Como premio áureo
«En el arroyo grande, que la lluvia había dilatado hasta la viña, nos encontramos, atascada, una vieja carretilla perdida toda bajo su carga de yerba y de naranjas. Una niña, rota y sucia, lloraba sobre una rueda, queriendo ayudar con el empuje de su pechillo en flor al borricuelo, más pequeño, ¡ay!, y más flaco que Platero. Y el borriquillo se despechaba contra el viento, intentando, inútilmente, arrancar del fango la carreta, al grito sollozante de la chiquilla. Era vano su esfuerzo, como el de los niños valientes, como el vuelo de esas brisas cansadas del verano que se caen, en un desmayo, entre las flores.

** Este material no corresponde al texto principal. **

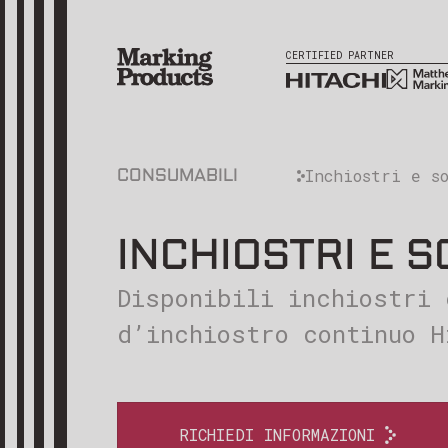
CERTIFIED PARTNER
Inchiostri e s
CONSUMABILI
INCHIOSTRI E 
Disponibili inchiostri 
d’inchiostro continuo H
RICHIEDI INFORMAZIONI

»Acaricié a Platero y, como pude, lo enganché a la carretilla delante del borrico miserable. Le obligué, entonces, con un cariñoso imperio, y Platero, de un tirón, sacó carretilla y rucio del atolladero, y subió la cuesta.
»¡Qué sonreír el de la chiquilla! Fue como si el sol de la tarde, que se quebraba al ponerse entre las nubes de agua, en amarillos cristales, le encendiese una aurora tras sus tiznadas lágrimas. Con su llorosa alegría, me ofreció dos escogidas naranjas, finas, pesadas, redondas. Las tomé, agradecido, y le di una al borriquillo débil, como dulce consuelo; otra a Platero, como premio áureo.»
«¡Qué palabras más bellas y elocuentes!», exclama el escritor Roberto Lazear a propósito de la exquisita prosa poética del Premio Nobel Juan Ramón Jiménez. Y tiene toda la razón. En la opinión de muchos críticos Platero y yo es «el libro que más ha emocionado a grandes y chicos de los cinco continentes».